### TASK DETAILS
Please repeat the records, word for word and without gaps.
DATA FOR THIS TASK Block Start
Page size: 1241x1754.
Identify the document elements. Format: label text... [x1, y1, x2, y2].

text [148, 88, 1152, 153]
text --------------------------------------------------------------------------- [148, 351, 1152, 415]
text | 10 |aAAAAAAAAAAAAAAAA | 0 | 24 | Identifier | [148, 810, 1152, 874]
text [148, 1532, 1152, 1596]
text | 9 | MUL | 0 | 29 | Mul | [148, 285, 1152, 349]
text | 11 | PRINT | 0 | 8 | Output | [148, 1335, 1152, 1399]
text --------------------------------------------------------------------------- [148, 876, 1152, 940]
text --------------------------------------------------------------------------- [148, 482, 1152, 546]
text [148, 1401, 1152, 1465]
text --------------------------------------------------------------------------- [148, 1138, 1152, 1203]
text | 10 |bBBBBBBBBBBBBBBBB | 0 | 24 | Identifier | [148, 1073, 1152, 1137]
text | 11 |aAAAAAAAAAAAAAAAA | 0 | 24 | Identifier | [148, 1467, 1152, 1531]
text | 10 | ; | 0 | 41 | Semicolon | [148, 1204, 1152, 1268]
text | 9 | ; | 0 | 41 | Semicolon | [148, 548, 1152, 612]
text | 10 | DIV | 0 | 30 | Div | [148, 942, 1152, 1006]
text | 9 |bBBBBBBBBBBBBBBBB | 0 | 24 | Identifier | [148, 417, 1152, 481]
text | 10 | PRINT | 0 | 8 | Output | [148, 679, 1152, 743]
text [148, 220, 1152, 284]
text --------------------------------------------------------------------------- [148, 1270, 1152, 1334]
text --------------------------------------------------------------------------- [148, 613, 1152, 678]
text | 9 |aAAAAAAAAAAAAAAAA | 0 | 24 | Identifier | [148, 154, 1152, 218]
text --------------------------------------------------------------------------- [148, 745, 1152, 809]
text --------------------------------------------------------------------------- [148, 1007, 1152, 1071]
DATA FOR THIS TASK Block End
### REPLY
Page size: 1241x1754.
Identify the document elements. Format: label text... [x1, y1, x2, y2].

text [148, 88, 1152, 153]
text --------------------------------------------------------------------------- [148, 351, 1152, 415]
text | 10 |aAAAAAAAAAAAAAAAA | 0 | 24 | Identifier | [148, 810, 1152, 874]
text [148, 1532, 1152, 1596]
text | 9 | MUL | 0 | 29 | Mul | [148, 285, 1152, 349]
text | 11 | PRINT | 0 | 8 | Output | [148, 1335, 1152, 1399]
text --------------------------------------------------------------------------- [148, 876, 1152, 940]
text --------------------------------------------------------------------------- [148, 482, 1152, 546]
text [148, 1401, 1152, 1465]
text --------------------------------------------------------------------------- [148, 1138, 1152, 1203]
text | 10 |bBBBBBBBBBBBBBBBB | 0 | 24 | Identifier | [148, 1073, 1152, 1137]
text | 11 |aAAAAAAAAAAAAAAAA | 0 | 24 | Identifier | [148, 1467, 1152, 1531]
text | 10 | ; | 0 | 41 | Semicolon | [148, 1204, 1152, 1268]
text | 9 | ; | 0 | 41 | Semicolon | [148, 548, 1152, 612]
text | 10 | DIV | 0 | 30 | Div | [148, 942, 1152, 1006]
text | 9 |bBBBBBBBBBBBBBBBB | 0 | 24 | Identifier | [148, 417, 1152, 481]
text | 10 | PRINT | 0 | 8 | Output | [148, 679, 1152, 743]
text [148, 220, 1152, 284]
text --------------------------------------------------------------------------- [148, 1270, 1152, 1334]
text --------------------------------------------------------------------------- [148, 613, 1152, 678]
text | 9 |aAAAAAAAAAAAAAAAA | 0 | 24 | Identifier | [148, 154, 1152, 218]
text --------------------------------------------------------------------------- [148, 745, 1152, 809]
text --------------------------------------------------------------------------- [148, 1007, 1152, 1071]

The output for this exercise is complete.